Im Interview: Michael Frieß, CEO Heitec AG
„Wir wollen die Zusammenarbeit in der Heitec Gruppe stärken“

Wie Michael Frieß die Zusammenarbeit in der Gruppe stärken möchte, welche Synergien sich daraus ergeben und warum die Digitalisierung dabei eine Schlüsselrolle spielt, erläutert der neue Heitec-CEO im Interview.

Interview: Armin Barnitzke

Die Heitec-Gruppe besteht ja aus vielen Standorten und Unternehmensteilen. Was genau ist Heitec eigentlich? Wofür steht Heitec?

Frieß: Heitec steht für Industriekompetenz in Automatisierung, Digitalisierung, Elektronik sowie Maschinen- und Anlagenbau – das sind unsere vier strategischen Kernbereiche. Die Basis für das Unternehmen hat unser Gründer Richard Heindl vor rund 40 Jahren gelegt, der große Firmen mit Ingenieurs-Dienstleistungen in Form von Personal-Leasing versorgt hat. Dazu hat er in der Nähe der jeweiligen Kunden-Standorte eigene Heitec-Niederlassungen gegründet. Daher haben wir heute 19 Standorte, einige davon in Deutschland, aber auch im europäischen Ausland und in China.
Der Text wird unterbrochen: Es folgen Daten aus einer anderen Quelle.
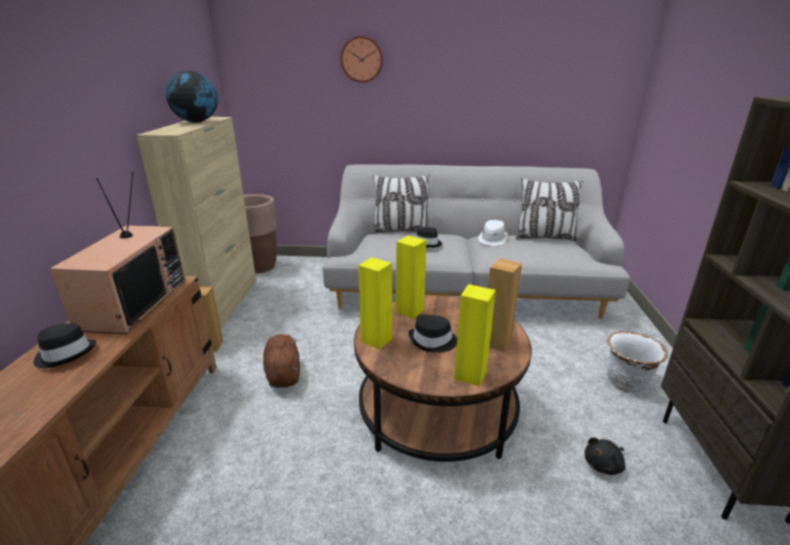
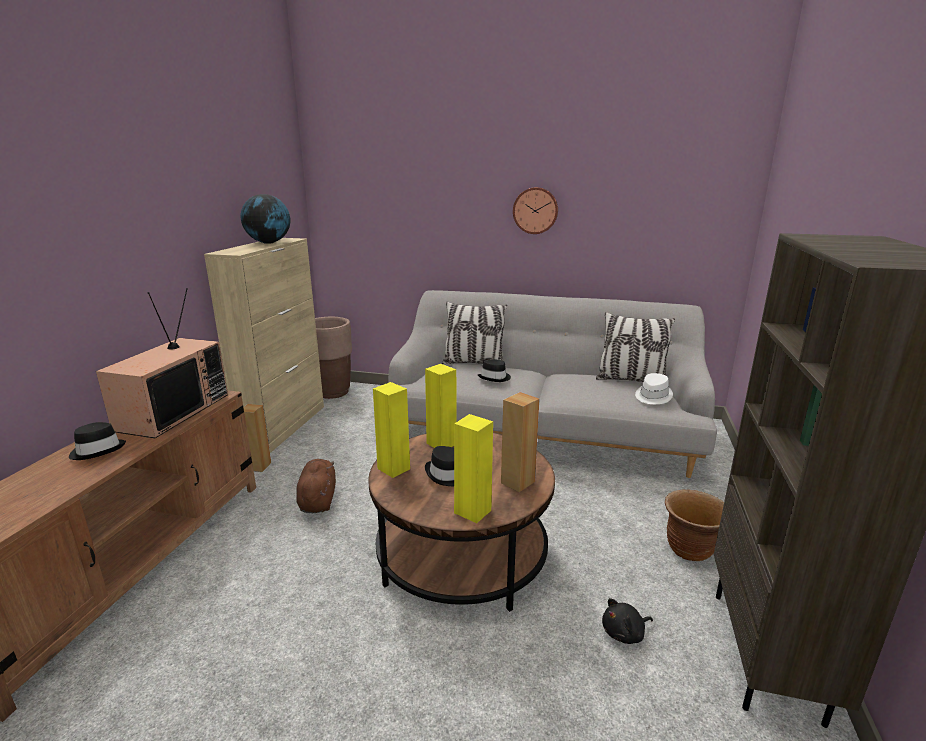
camera: 10 degrees right, 5 degrees down
(362, 59) = (445, 183): wall clock -> wall clock (535, 210)
(492, 239) = (568, 377): white hat -> white hat (652, 396)
(626, 382) = (690, 549): white planter -> brown planter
Welche Kunden und Themen hatte Heitec mit Ingenieurs-Know-how bedient?

Frieß: Zwei große Kunden waren und sind Siemens – hier hatte Richard Heindl selbst als Ingenieur seine berufliche Laufbahn begonnen – und Bosch Packaging (heute Syntegon) in Crailsheim. Heitec-Mitarbeiter in Chemnitz entwickeln und programmieren beispielsweise Funktionen der Sinumeric von Siemens. Syntegon unterstützen wir im Bereich Qualifizierung/Validierung, Automatisierung, HMI oder SCADA-Systemen. Hier liegen übrigens auch die Wurzeln unseres Smart Factory Know-hows: Für und mit Syntegon haben wir uns schon sehr früh mit dem Thema horizontale und vertikale Vernetzungen beschäftigt.

Aber heute ist Heitec doch weit mehr als ein Ingenieurs-Dienstleister?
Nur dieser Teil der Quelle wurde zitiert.